Hiç kimsenin kafasının karışmaması gerektiğine vurgulayan İhsanoğlu, bunun bir milletvekilliği, belediye başkanlığı seçimi olmadığını ifade ederek, "Biz şu partiye mensubuz, biz şu partinin adayına oy vereceğiz.' Yok öyle bir şey. Burada üç kişi var. Adları, sanları belli oldu. Bugün de resmi gazetede bu isimler yayınlandı. Bendenizin ismi birinci isim olarak yayımlandı. 10 Ağustos'a kadar üç isim, medeni şekilde yarışa girecek, seviyeli bir yarış istiyoruz" dedi.
Hiçbir partiye mensup olmadığını, Türk milletine mensup olduğunu ifade eden İhsanoğlu, halkın üç isimden birini cumhurbaşkanı yaparak, Çankaya'ya göndereceğini söyledi.
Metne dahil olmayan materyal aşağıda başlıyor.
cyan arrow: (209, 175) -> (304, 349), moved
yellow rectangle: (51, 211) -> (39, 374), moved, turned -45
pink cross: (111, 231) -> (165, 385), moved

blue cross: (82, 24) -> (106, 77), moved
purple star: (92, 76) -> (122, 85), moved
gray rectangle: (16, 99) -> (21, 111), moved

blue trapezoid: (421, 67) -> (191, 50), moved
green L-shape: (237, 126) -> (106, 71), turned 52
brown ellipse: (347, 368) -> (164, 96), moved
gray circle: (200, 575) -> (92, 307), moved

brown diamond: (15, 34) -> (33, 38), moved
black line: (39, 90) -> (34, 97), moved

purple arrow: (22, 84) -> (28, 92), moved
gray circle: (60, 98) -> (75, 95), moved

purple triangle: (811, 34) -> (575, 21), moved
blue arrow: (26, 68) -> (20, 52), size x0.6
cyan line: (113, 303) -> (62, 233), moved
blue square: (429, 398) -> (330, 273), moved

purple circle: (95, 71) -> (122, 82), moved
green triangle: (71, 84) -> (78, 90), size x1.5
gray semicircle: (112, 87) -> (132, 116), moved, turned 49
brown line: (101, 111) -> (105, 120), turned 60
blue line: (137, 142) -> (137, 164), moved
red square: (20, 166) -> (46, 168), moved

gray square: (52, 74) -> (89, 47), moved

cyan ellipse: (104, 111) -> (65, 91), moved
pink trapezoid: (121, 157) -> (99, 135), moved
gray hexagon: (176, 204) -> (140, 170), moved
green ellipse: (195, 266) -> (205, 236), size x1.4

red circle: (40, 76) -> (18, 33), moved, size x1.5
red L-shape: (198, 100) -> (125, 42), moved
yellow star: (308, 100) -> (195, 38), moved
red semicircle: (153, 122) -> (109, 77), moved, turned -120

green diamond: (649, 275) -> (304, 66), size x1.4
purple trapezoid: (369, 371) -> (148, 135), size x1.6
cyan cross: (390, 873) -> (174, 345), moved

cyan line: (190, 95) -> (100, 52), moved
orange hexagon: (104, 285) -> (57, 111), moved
İhsanoğlu, "Onu Çankaya'ya gönderirken de hem Anayasa'daki güce göre, yetki ve görevlere göre amel edecek hem de sizden aldığı güçle bu görevlerine katkı, güç verecek. Bunu yaparken, 'benim özel gündemim var, ben bunu beğenmiyorum, ben bunu değiştireceğim' deme hakkı yoktur. O hak Meclisindir. Meclis bunu icra ederse, Meclis bunu kabul ederse herkes bunu kabul etmesi lazım" şeklinde konuştu.
- Başkanlık sistemi
Türkiye'de bir rejim tartışmasının başladığını ileri süren İhsanoğlu, şöyle konuştu:
"Başkanlık sistemi. Milletimize başkanlık sistemi çok güzel bir şeymiş gibi gösteriliyor. Başkanlık sistemi kaç ülkede var? Amerika'da var. Amerika tek devlet değil, birleşik devlettir. Amerika'nın kuruluşu, değişik devletlerle bağımsız devletlerin bir araya gelerek, federasyon kurmaları ve o federasyonun başına güçlü bir başkan getirmeleri ama her devlet her eyalet kendi içerisinde seçimle gelen eyaletin başında meclisleri var, yasama meclisleri var. Özel kanunlar var. A vilayetindeki kanun, B vilayetindeki kanundan farklıdır. Burada işlerseniz bir şeyi serbest olur, orada yaparsanız yasak olur, suç olur. Türkiye'nin böyle eyaletlere, vilayetlere, devletlere mi bölünmesini mi istiyorsunuz, yoksa Türkiye'nin bir ve beraber olmasını mı istiyorsunuz?"
İhsanoğlu, "Bizdeki parlamenter sistem, bütün Avrupa'da olan sistem cumhuriyetle beraber değil, saltanatla beraber geldi bu sistem. Yani 2. Meşrutiyet'te parlamenter sistem kuruldu. O zaman parlamenter sisteme göre, sadrazam veya başvekil bütün yetkiye sahip. Padişahın birtakım görevleri de vardır ama bütün yetki, bütçe, hükümet başbakanın altındaydı. Atatürk bu devleti kurarken aynı şekilde kurdu, devam ettirdi. Yani Osmanlı'dan gelen geleneği devam ettirdi. Şimdi biz 90 sene sonra bunu niye değiştireceğiz. Birisi istiyor diye mi yapacağız?" dedi.